== Exercise goal ==
Return the records from the first line through the line containing "Corsetti, G., and", and leave out the pictures.

━━━━━━

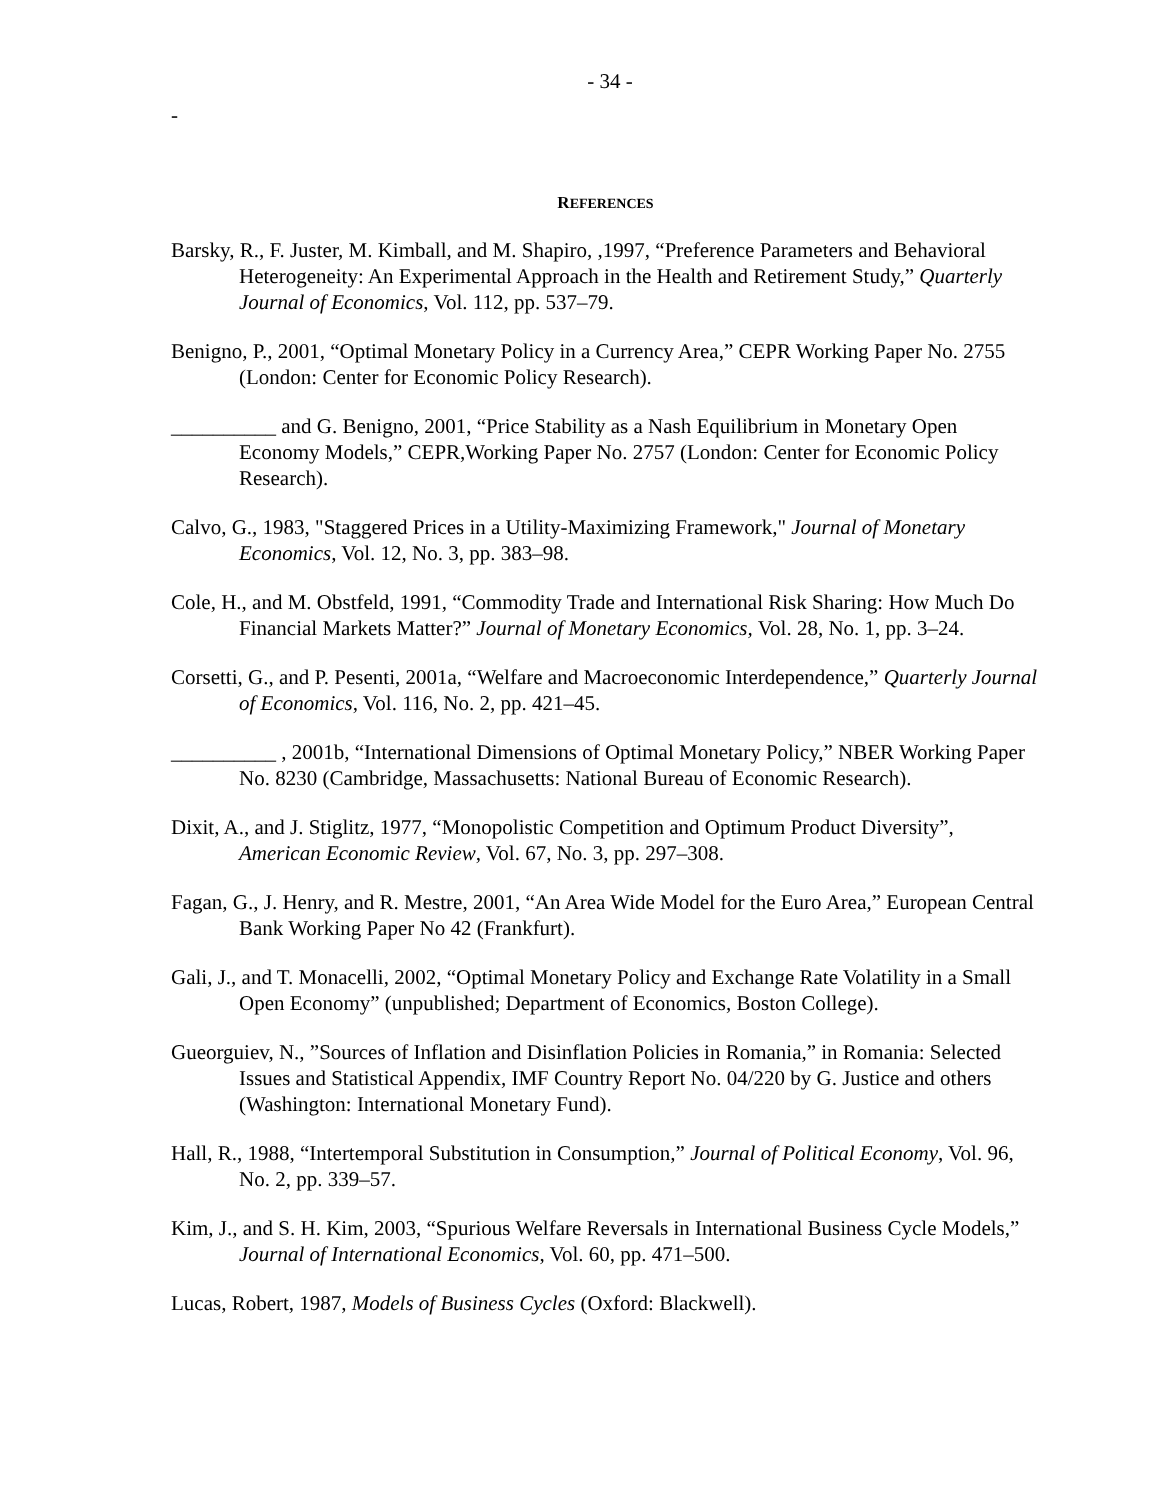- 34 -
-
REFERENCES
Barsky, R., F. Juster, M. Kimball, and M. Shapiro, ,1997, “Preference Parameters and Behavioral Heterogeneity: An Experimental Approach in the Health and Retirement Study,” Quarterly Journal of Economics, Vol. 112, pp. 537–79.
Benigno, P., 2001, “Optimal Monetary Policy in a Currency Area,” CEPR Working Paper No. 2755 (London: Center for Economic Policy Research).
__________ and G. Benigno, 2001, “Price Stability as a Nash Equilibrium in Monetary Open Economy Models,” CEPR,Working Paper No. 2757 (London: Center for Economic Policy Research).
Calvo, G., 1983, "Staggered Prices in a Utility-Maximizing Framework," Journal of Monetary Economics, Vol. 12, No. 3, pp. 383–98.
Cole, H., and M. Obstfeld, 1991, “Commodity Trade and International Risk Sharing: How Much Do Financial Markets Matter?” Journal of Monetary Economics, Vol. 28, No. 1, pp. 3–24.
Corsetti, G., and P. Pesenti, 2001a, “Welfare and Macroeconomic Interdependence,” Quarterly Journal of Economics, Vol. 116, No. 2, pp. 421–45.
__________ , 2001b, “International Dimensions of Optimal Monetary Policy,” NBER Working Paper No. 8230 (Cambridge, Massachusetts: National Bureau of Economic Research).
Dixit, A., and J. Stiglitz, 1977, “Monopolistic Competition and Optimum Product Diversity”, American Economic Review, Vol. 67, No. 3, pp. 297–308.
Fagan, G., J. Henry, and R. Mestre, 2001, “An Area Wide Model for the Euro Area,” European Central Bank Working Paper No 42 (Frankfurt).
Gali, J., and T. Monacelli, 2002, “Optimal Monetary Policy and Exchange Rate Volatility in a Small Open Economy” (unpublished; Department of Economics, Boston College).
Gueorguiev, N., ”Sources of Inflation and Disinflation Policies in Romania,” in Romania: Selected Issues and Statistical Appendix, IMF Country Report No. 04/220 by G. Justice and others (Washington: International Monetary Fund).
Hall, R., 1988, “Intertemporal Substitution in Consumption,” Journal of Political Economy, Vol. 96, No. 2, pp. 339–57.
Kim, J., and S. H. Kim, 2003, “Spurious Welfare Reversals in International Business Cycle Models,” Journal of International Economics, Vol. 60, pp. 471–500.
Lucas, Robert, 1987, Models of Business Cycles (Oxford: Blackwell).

━━━━━━

== The completed task ==
- 34 -
-
REFERENCES
Barsky, R., F. Juster, M. Kimball, and M. Shapiro, ,1997, “Preference Parameters and Behavioral Heterogeneity: An Experimental Approach in the Health and Retirement Study,” Quarterly Journal of Economics, Vol. 112, pp. 537–79.
Benigno, P., 2001, “Optimal Monetary Policy in a Currency Area,” CEPR Working Paper No. 2755 (London: Center for Economic Policy Research).
__________ and G. Benigno, 2001, “Price Stability as a Nash Equilibrium in Monetary Open Economy Models,” CEPR,Working Paper No. 2757 (London: Center for Economic Policy Research).
Calvo, G., 1983, "Staggered Prices in a Utility-Maximizing Framework," Journal of Monetary Economics, Vol. 12, No. 3, pp. 383–98.
Cole, H., and M. Obstfeld, 1991, “Commodity Trade and International Risk Sharing: How Much Do Financial Markets Matter?” Journal of Monetary Economics, Vol. 28, No. 1, pp. 3–24.
Corsetti, G., and P. Pesenti, 2001a, “Welfare and Macroeconomic Interdependence,” Quarterly Journal of Economics, Vol. 116, No. 2, pp. 421–45.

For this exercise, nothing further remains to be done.